Con una giacca invernale Rania, seduta su un divano, copre quel vestito nuovo che la madre le aveva regalato per l'Aid (la fine del pellegrinaggio) il mese scorso.
Fa freddo nella nuova casa che Rania, assieme ai suoi tre fratellini e ai suoi genitori, ha preso in affitto in un villaggio del nord del Libano, a pochi chilometri da Tell Khalakh, il villaggio siriano di cui è originaria. Fa freddo, perché qui nonostante sia pieno inverno non ci sono i riscaldamenti perché il padre non ha i soldi per poter pagarne il consumo.
Quando un mese fa Rania assieme ai suoi fratelli e a sua madre è scappata dalla Siria ha portato con sé solo la paura di essere scoperta mentre a piedi, di notte, attraversava il fiume che separa i due paesi, lasciando suo padre in quella casa che non aveva mai immaginato di lasciare almeno a soli dodici anni.
Abu Yusef, il padre di Rania, nonostante i bombardamenti e gli arresti arbitrari é rimasto a Tell Khalakh per sorvegliare la casa rinchiuso per quindici giorni in un bagno - racconta - per la paura di essere arrestato durante le perquisizioni quotidiane dell'esercito.
"Quando ho visto che l'esercito veniva e prendeva tutto quello che avevamo allora ho deciso di lasciare anche io la casa e raggiungere la mia famiglia perché solo così avrei potuto salvare la mia vita".
Di quella casa oggi non resta niente, racconta Umm Yusef con le lacrime agli occhi mentre serve una tisana al timo e si fa promettere di non scrivere il suo nome vero nell'intervista.
Ai vicini che le chiedono le ultime notizie da Tell Khalakh e il numero dei morti e dei feriti Umm Yusef risponde decisa: "Non parlate di feriti e di morti. Non c'e' nessuna distinzione.
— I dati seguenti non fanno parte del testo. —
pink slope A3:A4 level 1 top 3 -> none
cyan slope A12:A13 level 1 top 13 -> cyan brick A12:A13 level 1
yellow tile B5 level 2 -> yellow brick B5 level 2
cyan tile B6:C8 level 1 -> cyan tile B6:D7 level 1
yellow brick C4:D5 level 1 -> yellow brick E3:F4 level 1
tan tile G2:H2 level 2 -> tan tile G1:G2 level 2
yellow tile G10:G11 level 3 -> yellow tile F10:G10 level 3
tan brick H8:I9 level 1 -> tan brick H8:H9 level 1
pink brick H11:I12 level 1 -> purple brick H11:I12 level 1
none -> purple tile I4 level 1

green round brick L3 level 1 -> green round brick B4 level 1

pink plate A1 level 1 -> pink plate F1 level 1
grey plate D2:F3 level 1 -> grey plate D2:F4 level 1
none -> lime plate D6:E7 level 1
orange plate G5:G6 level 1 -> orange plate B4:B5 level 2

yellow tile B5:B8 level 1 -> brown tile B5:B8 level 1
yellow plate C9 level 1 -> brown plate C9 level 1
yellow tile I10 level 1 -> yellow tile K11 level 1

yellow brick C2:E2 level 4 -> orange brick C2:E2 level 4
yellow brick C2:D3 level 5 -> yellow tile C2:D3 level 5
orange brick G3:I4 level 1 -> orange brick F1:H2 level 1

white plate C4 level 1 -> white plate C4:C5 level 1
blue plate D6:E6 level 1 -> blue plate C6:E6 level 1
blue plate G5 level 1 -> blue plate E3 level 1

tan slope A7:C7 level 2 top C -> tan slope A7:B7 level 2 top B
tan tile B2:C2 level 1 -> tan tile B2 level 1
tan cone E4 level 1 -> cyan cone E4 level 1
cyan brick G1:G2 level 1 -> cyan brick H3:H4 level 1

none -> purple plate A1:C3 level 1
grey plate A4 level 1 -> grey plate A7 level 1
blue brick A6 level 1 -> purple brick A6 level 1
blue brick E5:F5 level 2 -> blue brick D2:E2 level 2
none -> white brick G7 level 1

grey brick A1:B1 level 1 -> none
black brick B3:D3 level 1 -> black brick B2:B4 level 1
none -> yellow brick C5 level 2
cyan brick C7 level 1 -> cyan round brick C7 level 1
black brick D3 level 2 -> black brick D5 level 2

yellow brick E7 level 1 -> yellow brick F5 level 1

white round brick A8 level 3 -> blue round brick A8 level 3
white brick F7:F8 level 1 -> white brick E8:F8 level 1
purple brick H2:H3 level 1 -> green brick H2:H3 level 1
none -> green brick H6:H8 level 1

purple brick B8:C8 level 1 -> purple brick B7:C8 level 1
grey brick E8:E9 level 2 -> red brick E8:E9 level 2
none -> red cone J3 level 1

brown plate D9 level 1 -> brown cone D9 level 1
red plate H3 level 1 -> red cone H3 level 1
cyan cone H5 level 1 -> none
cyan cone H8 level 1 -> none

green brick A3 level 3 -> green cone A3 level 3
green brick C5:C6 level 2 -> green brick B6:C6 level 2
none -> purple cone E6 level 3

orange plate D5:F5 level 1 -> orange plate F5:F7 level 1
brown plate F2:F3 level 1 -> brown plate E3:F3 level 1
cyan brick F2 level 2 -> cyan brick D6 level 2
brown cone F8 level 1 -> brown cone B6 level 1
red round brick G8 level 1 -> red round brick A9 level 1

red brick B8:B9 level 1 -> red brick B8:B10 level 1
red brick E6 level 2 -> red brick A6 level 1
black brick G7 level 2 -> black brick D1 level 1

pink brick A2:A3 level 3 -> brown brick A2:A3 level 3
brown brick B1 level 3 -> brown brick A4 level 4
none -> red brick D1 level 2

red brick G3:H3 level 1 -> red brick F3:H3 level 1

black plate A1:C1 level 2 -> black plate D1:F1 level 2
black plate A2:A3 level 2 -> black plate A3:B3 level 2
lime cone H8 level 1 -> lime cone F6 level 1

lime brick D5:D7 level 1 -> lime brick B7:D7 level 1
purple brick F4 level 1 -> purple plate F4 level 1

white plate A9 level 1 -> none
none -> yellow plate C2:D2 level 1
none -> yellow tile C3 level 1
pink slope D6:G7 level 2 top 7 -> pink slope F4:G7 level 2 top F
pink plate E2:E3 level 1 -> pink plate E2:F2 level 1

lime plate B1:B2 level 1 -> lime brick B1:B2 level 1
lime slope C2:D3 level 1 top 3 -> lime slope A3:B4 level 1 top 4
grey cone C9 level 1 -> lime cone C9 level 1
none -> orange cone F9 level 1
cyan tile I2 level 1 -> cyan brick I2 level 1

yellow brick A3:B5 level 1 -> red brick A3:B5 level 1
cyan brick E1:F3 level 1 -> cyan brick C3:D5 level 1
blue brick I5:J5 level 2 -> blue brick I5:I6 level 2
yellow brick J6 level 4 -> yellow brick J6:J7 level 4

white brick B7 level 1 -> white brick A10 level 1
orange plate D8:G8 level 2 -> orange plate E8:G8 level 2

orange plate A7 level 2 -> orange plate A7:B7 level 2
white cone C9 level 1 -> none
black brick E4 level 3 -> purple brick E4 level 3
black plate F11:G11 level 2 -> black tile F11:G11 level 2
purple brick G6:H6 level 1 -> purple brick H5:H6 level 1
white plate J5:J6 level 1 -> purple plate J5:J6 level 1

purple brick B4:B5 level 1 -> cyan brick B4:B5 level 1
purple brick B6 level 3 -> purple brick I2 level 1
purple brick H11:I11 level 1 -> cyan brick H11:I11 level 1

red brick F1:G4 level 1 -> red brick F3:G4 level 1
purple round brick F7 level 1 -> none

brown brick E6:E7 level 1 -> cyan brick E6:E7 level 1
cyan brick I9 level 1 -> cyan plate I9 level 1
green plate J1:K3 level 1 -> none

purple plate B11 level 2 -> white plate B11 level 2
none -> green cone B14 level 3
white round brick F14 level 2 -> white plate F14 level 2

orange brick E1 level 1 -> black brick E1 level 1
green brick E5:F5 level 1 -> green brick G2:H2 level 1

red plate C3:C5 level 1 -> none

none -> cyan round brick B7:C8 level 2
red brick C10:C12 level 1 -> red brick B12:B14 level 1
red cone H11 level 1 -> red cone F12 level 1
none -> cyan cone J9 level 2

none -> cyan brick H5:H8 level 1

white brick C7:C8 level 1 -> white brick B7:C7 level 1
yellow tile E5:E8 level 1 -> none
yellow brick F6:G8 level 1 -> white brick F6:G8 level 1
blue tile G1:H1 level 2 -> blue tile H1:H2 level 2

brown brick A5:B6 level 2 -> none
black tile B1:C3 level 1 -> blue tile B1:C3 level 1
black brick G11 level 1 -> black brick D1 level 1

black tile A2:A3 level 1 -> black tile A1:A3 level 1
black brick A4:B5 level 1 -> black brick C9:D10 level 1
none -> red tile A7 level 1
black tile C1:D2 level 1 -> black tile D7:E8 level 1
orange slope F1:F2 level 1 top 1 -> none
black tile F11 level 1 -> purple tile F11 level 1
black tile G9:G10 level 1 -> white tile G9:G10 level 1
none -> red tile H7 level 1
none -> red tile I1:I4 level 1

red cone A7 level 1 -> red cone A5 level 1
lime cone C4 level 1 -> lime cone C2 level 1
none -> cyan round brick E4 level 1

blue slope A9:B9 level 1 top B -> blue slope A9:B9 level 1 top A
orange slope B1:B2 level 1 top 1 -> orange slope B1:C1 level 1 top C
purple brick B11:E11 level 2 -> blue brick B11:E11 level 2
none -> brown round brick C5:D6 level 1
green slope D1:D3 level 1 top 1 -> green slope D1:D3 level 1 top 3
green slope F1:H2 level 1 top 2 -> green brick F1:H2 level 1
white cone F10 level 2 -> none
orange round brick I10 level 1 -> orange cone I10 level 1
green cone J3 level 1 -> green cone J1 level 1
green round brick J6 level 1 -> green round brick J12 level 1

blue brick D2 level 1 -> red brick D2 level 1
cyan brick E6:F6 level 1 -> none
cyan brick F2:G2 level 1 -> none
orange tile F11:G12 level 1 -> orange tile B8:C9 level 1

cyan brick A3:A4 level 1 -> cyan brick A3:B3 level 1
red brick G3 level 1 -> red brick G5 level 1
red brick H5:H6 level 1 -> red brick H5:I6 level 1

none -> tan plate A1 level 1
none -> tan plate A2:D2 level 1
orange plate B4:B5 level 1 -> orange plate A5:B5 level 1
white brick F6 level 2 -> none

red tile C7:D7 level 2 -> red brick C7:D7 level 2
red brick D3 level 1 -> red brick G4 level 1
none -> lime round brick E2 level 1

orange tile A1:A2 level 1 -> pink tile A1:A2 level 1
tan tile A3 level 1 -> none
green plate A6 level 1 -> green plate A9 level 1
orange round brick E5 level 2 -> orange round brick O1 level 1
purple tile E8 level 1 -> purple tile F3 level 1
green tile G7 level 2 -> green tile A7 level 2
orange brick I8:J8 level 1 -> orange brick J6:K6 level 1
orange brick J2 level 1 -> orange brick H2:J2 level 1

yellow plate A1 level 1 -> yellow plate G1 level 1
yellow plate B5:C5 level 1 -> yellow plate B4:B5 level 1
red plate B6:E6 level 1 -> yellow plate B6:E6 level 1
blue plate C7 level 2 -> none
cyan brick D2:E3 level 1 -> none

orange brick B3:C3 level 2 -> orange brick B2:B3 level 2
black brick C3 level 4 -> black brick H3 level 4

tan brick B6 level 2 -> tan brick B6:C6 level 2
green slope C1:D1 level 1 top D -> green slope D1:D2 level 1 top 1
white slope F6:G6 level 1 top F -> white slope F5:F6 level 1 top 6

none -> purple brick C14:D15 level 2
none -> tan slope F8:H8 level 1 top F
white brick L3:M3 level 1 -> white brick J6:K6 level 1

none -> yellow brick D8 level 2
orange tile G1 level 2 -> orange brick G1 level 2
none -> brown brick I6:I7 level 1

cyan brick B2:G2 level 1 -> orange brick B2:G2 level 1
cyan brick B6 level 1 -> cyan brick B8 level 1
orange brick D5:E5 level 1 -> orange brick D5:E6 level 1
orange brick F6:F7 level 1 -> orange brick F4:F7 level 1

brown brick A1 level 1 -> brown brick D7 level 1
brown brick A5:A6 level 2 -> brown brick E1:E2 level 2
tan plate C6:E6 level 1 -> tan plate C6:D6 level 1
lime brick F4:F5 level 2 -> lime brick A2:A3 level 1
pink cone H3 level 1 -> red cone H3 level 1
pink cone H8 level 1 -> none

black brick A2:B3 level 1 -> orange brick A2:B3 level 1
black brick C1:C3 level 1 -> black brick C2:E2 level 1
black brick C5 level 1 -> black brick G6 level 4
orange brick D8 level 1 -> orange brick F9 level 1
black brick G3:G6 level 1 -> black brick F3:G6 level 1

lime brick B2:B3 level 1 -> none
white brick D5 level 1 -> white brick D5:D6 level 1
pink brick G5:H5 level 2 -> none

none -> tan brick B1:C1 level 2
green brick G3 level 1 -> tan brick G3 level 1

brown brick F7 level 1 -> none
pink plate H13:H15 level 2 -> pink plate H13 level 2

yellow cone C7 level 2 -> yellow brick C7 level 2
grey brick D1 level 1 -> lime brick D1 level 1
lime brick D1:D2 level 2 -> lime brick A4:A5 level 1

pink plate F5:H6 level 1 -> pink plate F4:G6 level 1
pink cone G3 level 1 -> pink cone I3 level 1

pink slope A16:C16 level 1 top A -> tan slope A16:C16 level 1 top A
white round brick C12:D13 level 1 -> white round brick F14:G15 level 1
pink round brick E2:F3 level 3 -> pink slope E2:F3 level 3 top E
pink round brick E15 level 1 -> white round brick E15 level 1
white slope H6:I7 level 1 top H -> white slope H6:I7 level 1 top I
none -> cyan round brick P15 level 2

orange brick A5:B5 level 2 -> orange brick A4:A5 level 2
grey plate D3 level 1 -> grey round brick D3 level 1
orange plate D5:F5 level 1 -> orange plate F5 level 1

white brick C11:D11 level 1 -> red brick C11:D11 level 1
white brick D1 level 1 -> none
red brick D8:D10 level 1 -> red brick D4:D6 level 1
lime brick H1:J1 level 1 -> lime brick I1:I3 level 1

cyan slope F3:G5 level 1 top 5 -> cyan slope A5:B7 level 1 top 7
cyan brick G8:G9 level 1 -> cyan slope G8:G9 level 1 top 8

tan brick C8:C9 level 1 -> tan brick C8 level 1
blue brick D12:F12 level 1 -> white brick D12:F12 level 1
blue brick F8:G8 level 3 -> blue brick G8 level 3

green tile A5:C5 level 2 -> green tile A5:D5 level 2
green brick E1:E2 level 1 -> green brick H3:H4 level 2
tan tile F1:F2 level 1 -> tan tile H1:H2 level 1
Chi e' ferito in Siria muore, perche' chi e' ferito in Siria non puo' recarsi negli ospedali perche' sara' ucciso perche' colpevole di aver partecipato alle manifestazioni o di essere un terrorista e tantomeno nessuno lo aiutera' a raggiungere l'ospedale perche' i soldati sparano a chiunque esca di casa".
A interrompere le parole di Umm Yusef sono le lacrime di sua figlia Rania. "Rania e' triste - dice la madre - questa mattina assieme siamo andate nel villaggio di Muqleib alla frontiera. Rania avrebbe voluto oltrepassarla per raggiungere le sue amiche che sono rimaste li e mostrarle finalmente dopo un mese il suo nuovo vestito". Dei soldati e dei carri armati siriani disposti al confine invece hanno rotto il sogno di Rania ricordandole che li' c'e' una guerra e che non e' questo adesso il tempo dei giochi.
Abu Yusef il padre mentre fuma una sigaretta dopo l'altra dice con voce commossa dinanzi alle lacrime della figlia: "E' strano sai stare qui a pochi metri dal confine. E' difficile di notte chiudere quella finestra e vedere al di là del fiume le truppe dei soldati siriani e le luci spente ormai da mesi del mio villaggio. Dove vorrei essere in questo momento? Darei la mia vita perchè i miei figli possano tornare presto a casa, che anche se resta tutta da costruire sara' sempre la nostra casa''.